__BRIEF 1__:
Translate the following sentence from the RDF notes into Spanish: "In RDF there are two ways to define a vocabulary."
__BRIEF 2__:
Return the passage of the RDF notes starting with "Reddy - an RDF/XML" and going on through "Friend (FOAF) vocabulary.", copied without any changes.

__SOURCE EXTRACT__:
******

Some of the most popular ones are:
* FOAF - friend of a friend, allows you to talk about people and their relationships, who knows who - a social graph
* DOAP - description of a project, let’s you talk about projects and who works on them
* Music Ontology - defines the domain of music: artists, composers, works, tracks and so on
* Programmes Ontology - defined at the BBC, describes programmes and series and broadcasts and so on
In RDF there are two ways to define a vocabulary.
Originally, there was RDF Schema which let’s you define classes and properties, and restrictions (e.g. a “born” property can only be applied to a “person”
The Web Ontology Language OWL expands on this, so you have more control on restrictions. e.g. can say that a project must have at least one contributor
It also defines a really valuable property: owl:sameAs, so you can say this thing in this data set here is the same thing as that data set over there - really useful for mashups.
Reddy - an RDF/XML parser based on libxml.
Redland bindings - crossplatform RDF parsing library
ActiveRDF, as the name suggests, is like ActiveRecord for RDF.
you can write stuff back
if you add a write enabled adapter, you can store data
it’s like a openstruct on the web
and it’s a perfect fit for ruby - try doing that with java - it looks horrendous!
Based on the Friends of a Friend (FOAF) vocabulary.
Describes people and their relationships...
takes the foaf profile and builds his homepage
uses linked data: e.g. it links to his friend’s foaf and fetches information about them (e.g. their homepage). Then when someone updates their homepage in their foaf file it can be picked up automatically here.
look at interests: linked to dbpedia concepts, so could fetch more data about the interest on the page
One of the interesting things happening in the Linked Data world is the Linking Open Data initiative.

******

__SUPPLIED DATA__:
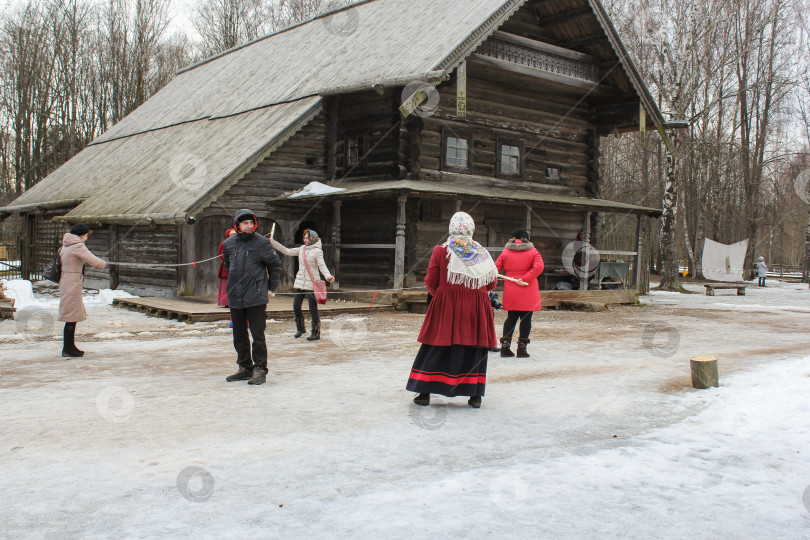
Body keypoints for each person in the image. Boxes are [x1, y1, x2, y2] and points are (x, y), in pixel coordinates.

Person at [406, 212, 498, 409]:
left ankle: (424, 393)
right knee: (473, 346)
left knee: (437, 345)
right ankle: (474, 396)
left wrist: (442, 295)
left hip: (447, 305)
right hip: (476, 308)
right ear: (471, 229)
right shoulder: (481, 252)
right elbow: (492, 282)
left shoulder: (441, 251)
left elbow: (431, 281)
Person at [222, 209, 282, 385]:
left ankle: (260, 369)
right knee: (238, 334)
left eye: (251, 222)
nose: (249, 226)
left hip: (256, 296)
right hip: (235, 296)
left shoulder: (262, 243)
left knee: (257, 334)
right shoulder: (229, 244)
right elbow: (227, 265)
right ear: (238, 225)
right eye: (245, 223)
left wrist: (270, 287)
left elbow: (275, 265)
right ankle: (245, 367)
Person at [270, 228, 334, 341]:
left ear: (313, 239)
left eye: (307, 238)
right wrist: (274, 243)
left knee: (312, 308)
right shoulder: (302, 249)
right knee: (296, 306)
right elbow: (287, 251)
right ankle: (300, 328)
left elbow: (322, 266)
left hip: (312, 283)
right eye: (304, 238)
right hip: (300, 282)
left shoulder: (318, 251)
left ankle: (316, 332)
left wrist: (328, 276)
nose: (305, 240)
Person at [494, 229, 544, 358]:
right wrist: (526, 278)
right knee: (526, 319)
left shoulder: (505, 252)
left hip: (511, 288)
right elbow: (538, 267)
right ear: (526, 239)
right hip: (528, 288)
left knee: (511, 318)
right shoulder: (533, 252)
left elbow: (495, 269)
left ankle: (505, 348)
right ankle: (521, 350)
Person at [58, 223, 106, 357]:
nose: (86, 239)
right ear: (82, 235)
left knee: (71, 314)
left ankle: (70, 346)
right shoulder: (77, 246)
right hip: (72, 281)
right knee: (71, 315)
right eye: (86, 235)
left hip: (66, 280)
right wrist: (103, 263)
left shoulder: (66, 245)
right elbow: (95, 262)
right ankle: (67, 348)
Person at [217, 228, 237, 307]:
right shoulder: (225, 243)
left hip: (236, 266)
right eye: (232, 235)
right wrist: (229, 262)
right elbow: (221, 253)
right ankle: (226, 302)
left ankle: (233, 301)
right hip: (227, 266)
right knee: (226, 284)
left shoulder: (237, 242)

******

__EXERCISE RESULT 1__:
En RDF hay dos formas de definir un vocabulario.

__EXERCISE RESULT 2__:
Reddy - an RDF/XML parser based on libxml.
Redland bindings - crossplatform RDF parsing library
ActiveRDF, as the name suggests, is like ActiveRecord for RDF.
you can write stuff back
if you add a write enabled adapter, you can store data
it’s like a openstruct on the web
and it’s a perfect fit for ruby - try doing that with java - it looks horrendous!
Based on the Friends of a Friend (FOAF) vocabulary.